Transcribed page text:
* * *
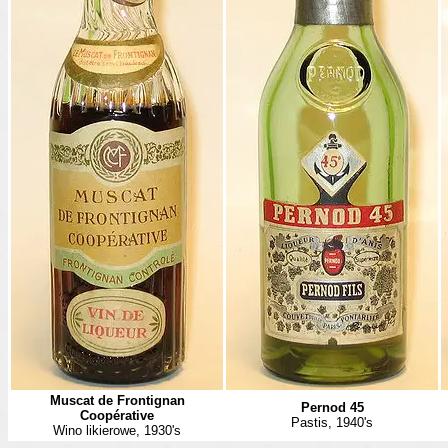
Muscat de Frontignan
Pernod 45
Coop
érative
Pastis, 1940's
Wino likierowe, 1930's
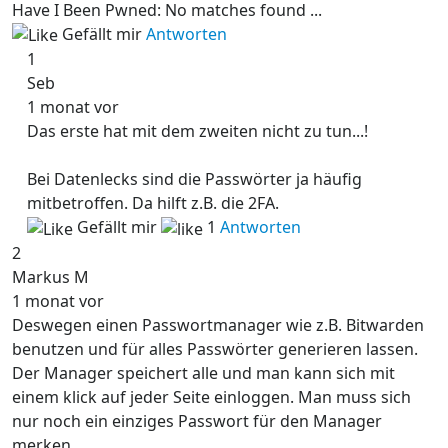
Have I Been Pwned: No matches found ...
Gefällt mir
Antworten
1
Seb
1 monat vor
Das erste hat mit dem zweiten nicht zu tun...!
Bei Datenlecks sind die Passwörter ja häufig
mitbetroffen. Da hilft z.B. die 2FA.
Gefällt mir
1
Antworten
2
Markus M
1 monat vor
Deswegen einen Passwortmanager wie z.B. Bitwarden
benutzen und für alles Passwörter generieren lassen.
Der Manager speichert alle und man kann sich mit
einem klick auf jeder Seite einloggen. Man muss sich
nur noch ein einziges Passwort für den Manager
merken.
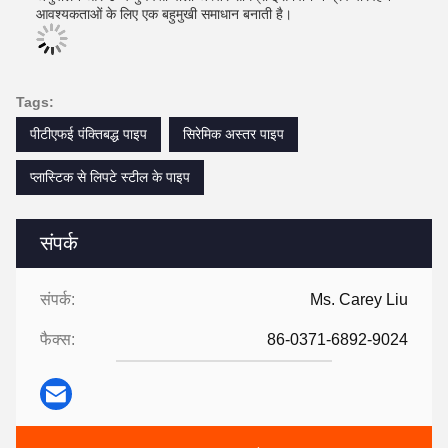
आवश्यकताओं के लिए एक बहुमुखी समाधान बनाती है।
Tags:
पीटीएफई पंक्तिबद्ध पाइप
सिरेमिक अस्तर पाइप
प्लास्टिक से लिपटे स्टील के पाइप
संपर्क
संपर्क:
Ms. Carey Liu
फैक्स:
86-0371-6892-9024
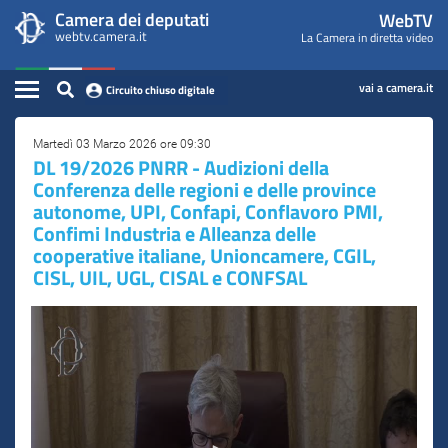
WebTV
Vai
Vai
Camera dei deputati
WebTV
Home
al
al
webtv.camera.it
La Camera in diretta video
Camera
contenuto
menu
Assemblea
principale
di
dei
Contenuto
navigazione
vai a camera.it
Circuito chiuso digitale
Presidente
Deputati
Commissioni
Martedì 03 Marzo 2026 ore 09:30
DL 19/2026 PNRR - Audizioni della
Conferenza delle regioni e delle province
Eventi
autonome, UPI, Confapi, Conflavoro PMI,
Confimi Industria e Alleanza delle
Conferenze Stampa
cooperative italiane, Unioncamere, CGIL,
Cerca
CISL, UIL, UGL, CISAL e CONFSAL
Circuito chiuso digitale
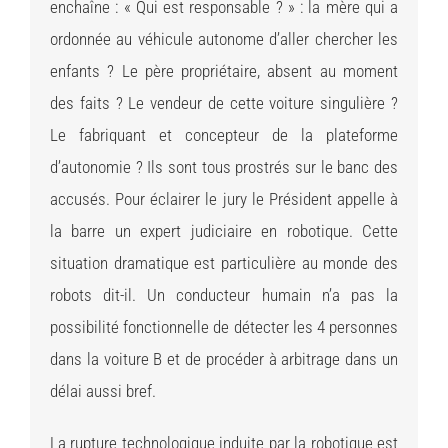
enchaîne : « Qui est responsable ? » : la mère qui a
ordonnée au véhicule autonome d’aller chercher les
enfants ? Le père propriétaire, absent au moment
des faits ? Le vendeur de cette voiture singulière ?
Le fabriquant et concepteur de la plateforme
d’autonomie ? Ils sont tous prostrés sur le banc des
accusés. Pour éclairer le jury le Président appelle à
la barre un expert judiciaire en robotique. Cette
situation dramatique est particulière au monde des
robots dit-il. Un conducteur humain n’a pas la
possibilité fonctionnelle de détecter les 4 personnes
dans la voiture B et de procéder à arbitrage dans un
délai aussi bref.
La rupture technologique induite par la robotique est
* * *
* [Aim of the task] Can you give every line of the records above as a JSON list of strings, one string per line, with blank lines and the picture markers left out?

* [Exercise output]
[
  "Muscat de Frontignan",
  "Pernod 45",
  "Coop",
  "érative",
  "Pastis, 1940's",
  "Wino likierowe, 1930's",
  "Have I Been Pwned: No matches found ...",
  "Gefällt mir",
  "Antworten",
  "1",
  "Seb",
  "1 monat vor",
  "Das erste hat mit dem zweiten nicht zu tun...!",
  "Bei Datenlecks sind die Passwörter ja häufig",
  "mitbetroffen. Da hilft z.B. die 2FA.",
  "Gefällt mir",
  "1",
  "Antworten",
  "2",
  "Markus M",
  "1 monat vor",
  "Deswegen einen Passwortmanager wie z.B. Bitwarden",
  "benutzen und für alles Passwörter generieren lassen.",
  "Der Manager speichert alle und man kann sich mit",
  "einem klick auf jeder Seite einloggen. Man muss sich",
  "nur noch ein einziges Passwort für den Manager",
  "merken.",
  "आवश्यकताओं के लिए एक बहुमुखी समाधान बनाती है।",
  "Tags:",
  "पीटीएफई पंक्तिबद्ध पाइप",
  "सिरेमिक अस्तर पाइप",
  "प्लास्टिक से लिपटे स्टील के पाइप",
  "संपर्क",
  "संपर्क:",
  "Ms. Carey Liu",
  "फैक्स:",
  "86-0371-6892-9024",
  "WebTV",
  "Vai",
  "Vai",
  "Camera dei deputati",
  "WebTV",
  "Home",
  "al",
  "al",
  "webtv.camera.it",
  "La Camera in diretta video",
  "Camera",
  "contenuto",
  "menu",
  "Assemblea",
  "principale",
  "di",
  "dei",
  "Contenuto",
  "navigazione",
  "vai a camera.it",
  "Circuito chiuso digitale",
  "Presidente",
  "Deputati",
  "Commissioni",
  "Martedì 03 Marzo 2026 ore 09:30",
  "DL 19/2026 PNRR - Audizioni della",
  "Conferenza delle regioni e delle province",
  "Eventi",
  "autonome, UPI, Confapi, Conflavoro PMI,",
  "Confimi Industria e Alleanza delle",
  "Conferenze Stampa",
  "cooperative italiane, Unioncamere, CGIL,",
  "Cerca",
  "CISL, UIL, UGL, CISAL e CONFSAL",
  "Circuito chiuso digitale",
  "enchaîne : « Qui est responsable ? » : la mère qui a",
  "ordonnée au véhicule autonome d’aller chercher les",
  "enfants ? Le père propriétaire, absent au moment",
  "des faits ? Le vendeur de cette voiture singulière ?",
  "Le fabriquant et concepteur de la plateforme",
  "d’autonomie ? Ils sont tous prostrés sur le banc des",
  "accusés. Pour éclairer le jury le Président appelle à",
  "la barre un expert judiciaire en robotique. Cette",
  "situation dramatique est particulière au monde des",
  "robots dit-il. Un conducteur humain n’a pas la",
  "possibilité fonctionnelle de détecter les 4 personnes",
  "dans la voiture B et de procéder à arbitrage dans un",
  "délai aussi bref.",
  "La rupture technologique induite par la robotique est"
]